In Which an Artist Discusses Making a Particular Work
Like many contemporary artists, Jimmy Robert moves easily between photography, film, sculpture, collaborative performance, and dance. Where he’s unusual is in his singular fixation on paper. Rarely does paper hang flush and unobtrusive in his works. Instead, Robert exploits paper’s physical qualities: crumpling it, hanging it in unframed images curling off the wall, crushing or folding it into frames or other restraints, casting it in plaster (sometimes painfully affixed to his body). Paper made visible and haptic gives Robert the scope to explore his favorite themes: the chasm between a live act and its documentation, how representation is impossible (but interestingly doomed), how images transmogrify across media, the brinksmanship of words and art both. We spoke via Skype, from my home in Chicago and his home in Berlin.

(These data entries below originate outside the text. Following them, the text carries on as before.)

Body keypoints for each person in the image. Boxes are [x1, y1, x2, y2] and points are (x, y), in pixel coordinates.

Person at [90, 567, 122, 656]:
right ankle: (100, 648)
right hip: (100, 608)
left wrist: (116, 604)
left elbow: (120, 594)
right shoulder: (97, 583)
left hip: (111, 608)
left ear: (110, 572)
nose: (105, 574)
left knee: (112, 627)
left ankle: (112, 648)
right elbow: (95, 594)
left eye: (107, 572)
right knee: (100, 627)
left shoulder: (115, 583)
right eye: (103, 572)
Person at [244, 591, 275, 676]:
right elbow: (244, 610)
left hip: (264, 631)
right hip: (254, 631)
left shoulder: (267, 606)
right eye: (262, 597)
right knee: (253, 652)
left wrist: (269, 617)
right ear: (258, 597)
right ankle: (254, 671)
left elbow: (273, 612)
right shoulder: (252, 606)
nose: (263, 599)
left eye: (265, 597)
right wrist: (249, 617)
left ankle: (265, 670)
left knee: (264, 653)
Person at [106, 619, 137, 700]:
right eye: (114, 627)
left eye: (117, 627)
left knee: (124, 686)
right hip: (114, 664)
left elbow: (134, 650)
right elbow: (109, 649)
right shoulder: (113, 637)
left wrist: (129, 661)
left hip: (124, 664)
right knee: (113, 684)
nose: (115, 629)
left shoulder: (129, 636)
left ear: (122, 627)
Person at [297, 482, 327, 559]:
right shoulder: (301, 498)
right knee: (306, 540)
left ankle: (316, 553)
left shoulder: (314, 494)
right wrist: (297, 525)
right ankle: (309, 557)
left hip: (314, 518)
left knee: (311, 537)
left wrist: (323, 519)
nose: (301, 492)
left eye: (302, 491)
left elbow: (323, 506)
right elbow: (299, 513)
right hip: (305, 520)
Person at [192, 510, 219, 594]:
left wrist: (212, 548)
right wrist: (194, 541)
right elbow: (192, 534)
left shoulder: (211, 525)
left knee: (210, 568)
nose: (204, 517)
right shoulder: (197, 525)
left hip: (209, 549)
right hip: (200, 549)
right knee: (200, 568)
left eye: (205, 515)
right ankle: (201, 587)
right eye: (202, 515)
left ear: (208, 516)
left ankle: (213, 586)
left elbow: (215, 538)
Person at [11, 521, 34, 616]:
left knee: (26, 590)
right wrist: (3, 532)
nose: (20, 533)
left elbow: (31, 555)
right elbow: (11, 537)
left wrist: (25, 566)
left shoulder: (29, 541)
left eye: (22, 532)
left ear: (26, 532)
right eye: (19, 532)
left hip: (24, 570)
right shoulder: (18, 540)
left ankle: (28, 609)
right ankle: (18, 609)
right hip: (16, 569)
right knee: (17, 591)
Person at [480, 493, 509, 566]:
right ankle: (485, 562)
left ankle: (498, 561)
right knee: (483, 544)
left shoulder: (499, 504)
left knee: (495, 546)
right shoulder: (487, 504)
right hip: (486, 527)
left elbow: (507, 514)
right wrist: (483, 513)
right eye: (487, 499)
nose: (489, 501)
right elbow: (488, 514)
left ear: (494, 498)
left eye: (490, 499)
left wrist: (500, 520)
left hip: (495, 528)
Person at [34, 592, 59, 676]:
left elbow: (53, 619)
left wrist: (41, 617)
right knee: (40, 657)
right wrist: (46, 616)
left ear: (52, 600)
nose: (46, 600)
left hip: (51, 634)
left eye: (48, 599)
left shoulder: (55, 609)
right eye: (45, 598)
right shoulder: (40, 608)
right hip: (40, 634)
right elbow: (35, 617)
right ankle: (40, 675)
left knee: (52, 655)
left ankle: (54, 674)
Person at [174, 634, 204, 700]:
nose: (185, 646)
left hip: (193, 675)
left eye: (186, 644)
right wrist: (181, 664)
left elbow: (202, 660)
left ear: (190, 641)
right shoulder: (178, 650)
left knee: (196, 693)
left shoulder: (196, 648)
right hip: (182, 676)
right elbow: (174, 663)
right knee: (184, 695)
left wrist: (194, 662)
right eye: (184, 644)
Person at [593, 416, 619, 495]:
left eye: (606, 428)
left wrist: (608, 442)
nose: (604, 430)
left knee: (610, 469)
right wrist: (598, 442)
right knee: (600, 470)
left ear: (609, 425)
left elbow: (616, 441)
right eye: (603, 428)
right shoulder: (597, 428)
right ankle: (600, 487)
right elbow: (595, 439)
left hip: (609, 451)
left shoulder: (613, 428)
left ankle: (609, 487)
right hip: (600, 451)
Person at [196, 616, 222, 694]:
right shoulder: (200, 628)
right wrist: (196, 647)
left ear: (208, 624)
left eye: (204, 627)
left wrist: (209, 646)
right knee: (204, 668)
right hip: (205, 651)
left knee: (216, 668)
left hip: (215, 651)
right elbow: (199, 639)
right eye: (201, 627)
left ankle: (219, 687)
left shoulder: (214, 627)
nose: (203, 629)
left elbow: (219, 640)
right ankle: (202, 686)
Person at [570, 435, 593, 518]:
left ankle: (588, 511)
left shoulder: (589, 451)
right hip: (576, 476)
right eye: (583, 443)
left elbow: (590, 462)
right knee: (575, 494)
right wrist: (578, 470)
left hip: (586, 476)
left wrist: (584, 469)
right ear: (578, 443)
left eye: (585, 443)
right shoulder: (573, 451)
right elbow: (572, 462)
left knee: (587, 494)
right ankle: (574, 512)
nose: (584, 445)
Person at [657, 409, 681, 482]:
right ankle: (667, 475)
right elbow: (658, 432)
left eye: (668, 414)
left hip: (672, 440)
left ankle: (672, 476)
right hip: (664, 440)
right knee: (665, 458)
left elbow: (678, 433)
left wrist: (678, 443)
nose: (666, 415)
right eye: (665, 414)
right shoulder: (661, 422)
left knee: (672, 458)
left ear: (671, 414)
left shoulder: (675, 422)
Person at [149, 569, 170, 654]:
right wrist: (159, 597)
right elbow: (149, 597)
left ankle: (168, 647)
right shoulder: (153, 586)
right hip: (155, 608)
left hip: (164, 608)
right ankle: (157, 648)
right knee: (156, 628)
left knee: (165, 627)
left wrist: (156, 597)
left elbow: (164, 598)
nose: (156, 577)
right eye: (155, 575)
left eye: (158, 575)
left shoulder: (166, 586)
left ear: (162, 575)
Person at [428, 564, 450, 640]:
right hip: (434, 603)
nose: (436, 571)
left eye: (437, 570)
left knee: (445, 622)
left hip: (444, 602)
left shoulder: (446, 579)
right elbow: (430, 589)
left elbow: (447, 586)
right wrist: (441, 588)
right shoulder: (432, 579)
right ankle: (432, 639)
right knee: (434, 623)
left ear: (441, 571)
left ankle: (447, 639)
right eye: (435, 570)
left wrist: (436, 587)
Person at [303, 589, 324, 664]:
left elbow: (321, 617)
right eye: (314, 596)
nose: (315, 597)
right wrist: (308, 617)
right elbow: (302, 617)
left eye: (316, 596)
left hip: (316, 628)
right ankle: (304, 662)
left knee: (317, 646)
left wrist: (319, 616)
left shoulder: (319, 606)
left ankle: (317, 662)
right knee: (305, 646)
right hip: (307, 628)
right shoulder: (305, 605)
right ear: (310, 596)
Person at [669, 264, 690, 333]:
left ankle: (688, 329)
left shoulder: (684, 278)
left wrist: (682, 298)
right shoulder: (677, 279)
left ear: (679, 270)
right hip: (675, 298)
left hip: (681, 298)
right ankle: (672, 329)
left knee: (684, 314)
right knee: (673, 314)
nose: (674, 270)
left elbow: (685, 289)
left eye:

THE BELIEVER: What was the starting point for this piece?
JIMMY ROBERT: The beginning of Reprise is two images, a print by [painter Katsushika] Hokusai, Travellers Caught in a Sudden Breeze at Ejiri, and an interpretation of that print, called A Sudden Gust of Wind (After Hokusai), by Jeff Wall, who used this image as a reference to make a light-box. All of this was activated by a monthlong residency I had in Japan, at Kitakyushu, in 2009. I was intrigued by butoh, this Japanese style of dance that’s very slow, static, and contemplative. I had met [Kitakyushu curator] Akiko Miyake previously at the Yokohama Triennale, in 2008, where I saw Min Tanaka—one of the fathers of butoh—perform. Akiko put me in touch with one of Min Tanaka’s apprentices, Shiho Ishihara. That’s who you see in Reprise.